Anthropic has released Claude Sonnet 5, a new midrange AI model that the company says can handle complex jobs more independently than earlier Sonnet versions. According to SiliconAngle, the launch happened on June 30, 2026, positioning the model as an upgrade over its predecessor in coding and safety.

The pitch centers on autonomy. Anthropic says Sonnet 5 can create plans, switch between different tools when needed, and keep working through a task on its own. Fonearena reports the model is designed for "agentic" workflows, using tools such as browsers and terminals to operate with less hand-holding.
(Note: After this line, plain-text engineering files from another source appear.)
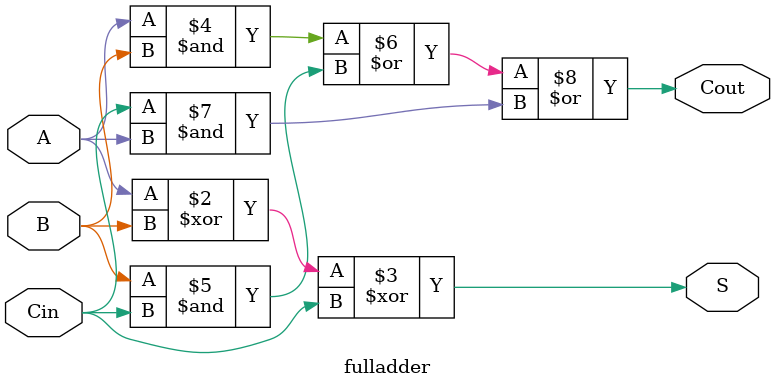
<source format=v>
module bittb
(

);
wire [15:0] Sum ;
reg [15:0] A ;
wire Cout ;
reg [15:0] B ;
reg Cin ;

initial begin
    $dumpfile("dumpfile1.vcd");
    $dumpvars(0, A[15:0], B[15:0], Cin, Sum[15:0], Cout);
    A = 0;
    B = 0;
    Cin = 0;
  end

  integer i;
  always begin
    for (i = 0; i < 20; i = i + 1) begin
      #10
      A = $random;
      B = $random;
      Cin = $random % 2;
    end
    #10
    $finish;
  end
// noconn A[15:0]
// noconn B[15:0]
// noconn Cin
// noconn Sum[15:0]
// noconn Cout
test
x1 ( 
 .a( A ),
 .sum( Sum ),
 .b( B ),
 .Cout( Cout ),
 .cin( Cin )
);

endmodule

// expanding   symbol:  test.sym # of pins=5
// sym_path: /home/ee22b074/ee5311/tutorial_7/partb/test.sym
// sch_path: /home/ee22b074/ee5311/tutorial_7/partb/test.sch
module test
(
  input wire [15:0] a,
  output wire [15:0] sum,
  input wire [15:0] b,
  output wire Cout,
  input wire cin
);
wire [14:0] carry;

fulladder fa0(.A(a[0]), .B(b[0]), .Cin(cin), .S(sum[0]), .Cout(carry[0]));
fulladder fa1(.A(a[1]), .B(b[1]), .Cin(carry[0]), .S(sum[1]), .Cout(carry[1]));
fulladder fa2(.A(a[2]), .B(b[2]), .Cin(carry[1]), .S(sum[2]), .Cout(carry[2]));
fulladder fa3(.A(a[3]), .B(b[3]), .Cin(carry[2]), .S(sum[3]), .Cout(carry[3]));
fulladder fa4(.A(a[4]), .B(b[4]), .Cin(carry[3]), .S(sum[4]), .Cout(carry[4]));
fulladder fa5(.A(a[5]), .B(b[5]), .Cin(carry[4]), .S(sum[5]), .Cout(carry[5]));
fulladder fa6(.A(a[6]), .B(b[6]), .Cin(carry[5]), .S(sum[6]), .Cout(carry[6]));
fulladder fa7(.A(a[7]), .B(b[7]), .Cin(carry[6]), .S(sum[7]), .Cout(carry[7]));
fulladder fa8(.A(a[8]), .B(b[8]), .Cin(carry[7]), .S(sum[8]), .Cout(carry[8]));
fulladder fa9(.A(a[9]), .B(b[9]), .Cin(carry[8]), .S(sum[9]), .Cout(carry[9]));
fulladder fa10(.A(a[10]), .B(b[10]), .Cin(carry[9]), .S(sum[10]), .Cout(carry[10]));
fulladder fa11(.A(a[11]), .B(b[11]), .Cin(carry[10]), .S(sum[11]), .Cout(carry[11]));
fulladder fa12(.A(a[12]), .B(b[12]), .Cin(carry[11]), .S(sum[12]), .Cout(carry[12]));
fulladder fa13(.A(a[13]), .B(b[13]), .Cin(carry[12]), .S(sum[13]), .Cout(carry[13]));
fulladder fa14(.A(a[14]), .B(b[14]), .Cin(carry[13]), .S(sum[14]), .Cout(carry[14]));
fulladder fa15(.A(a[15]), .B(b[15]), .Cin(carry[14]), .S(sum[15]), .Cout(Cout));

endmodule
module fulladder
(
  input wire A,
  output wire S,
  input wire B,
  output wire Cout,
  input wire Cin
);
assign S = A ^ B ^ Cin;
assign Cout = (A & B) | (B & Cin) | (Cin & A);
// noconn a[15:0]
// noconn b[15:0]
// noconn cin
// noconn sum[15:0]
// noconn Cout
endmodule

</source>
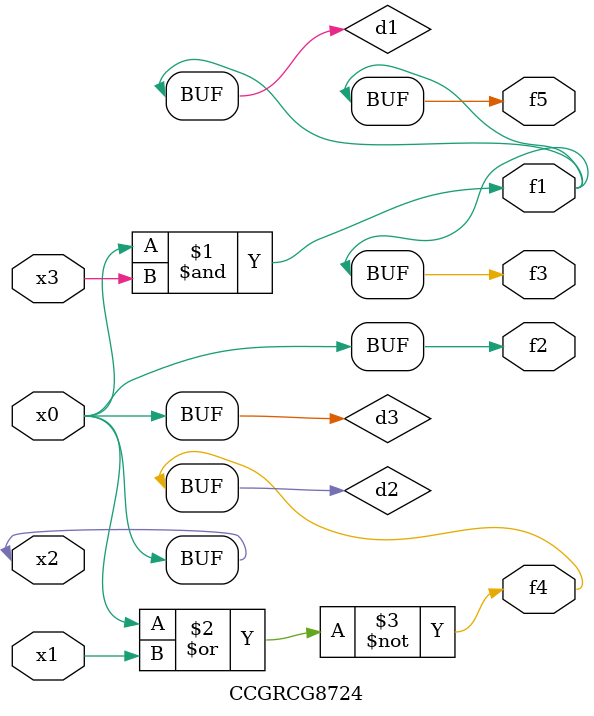
<source format=v>
module CCGRCG8724(
	input x0, x1, x2, x3,
	output f1, f2, f3, f4, f5
);

	wire d1, d2, d3;

	and (d1, x2, x3);
	nor (d2, x0, x1);
	buf (d3, x0, x2);
	assign f1 = d1;
	assign f2 = d3;
	assign f3 = d1;
	assign f4 = d2;
	assign f5 = d1;
endmodule

</source>
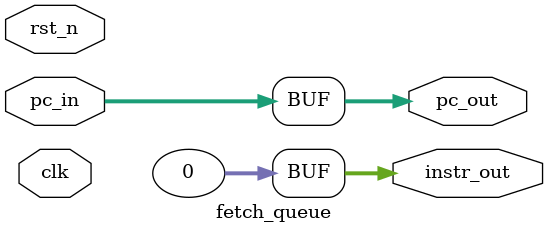
<source format=v>
module fetch_queue(
    input  wire        clk,
    input  wire        rst_n,
    input  wire [63:0] pc_in,
    output wire [63:0] pc_out,
    output wire [31:0] instr_out
);
    // For now just pass through the PC to instruction memory.
    assign pc_out = pc_in;
    assign instr_out = 32'b0;
endmodule

</source>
Performance is the headline claim. Multiple outlets, including IT Pro, note that Anthropic is touting results "close to that of Opus 4.8, but at lower prices" — its more expensive flagship tier. Startup Fortune framed it as bringing near-Opus performance to developers at a fraction of the cost, while Tech My Money described the release as narrowing the gap between the cheaper Sonnet line and the premium Opus line.

Availability is broad. According to The Hans India, Anthropic has made Sonnet 5 the default model for users on both Free and Pro plans, pairing wider access with lower pricing.

The move also lands in a competitive context. VOI.id characterized the launch as warming up an "AI agent price war," and Quartz reported that Anthropic is making AI agents cheaper to run. An MSN item noted the release reflects a broader shift across the AI industry toward models that can complete work autonomously.

Why it matters: by pushing near-flagship capability into a cheaper, default-access model, Anthropic is lowering the cost of running autonomous AI agents — a step that could make hands-off AI tools far more widely usable, and intensify price competition among AI providers.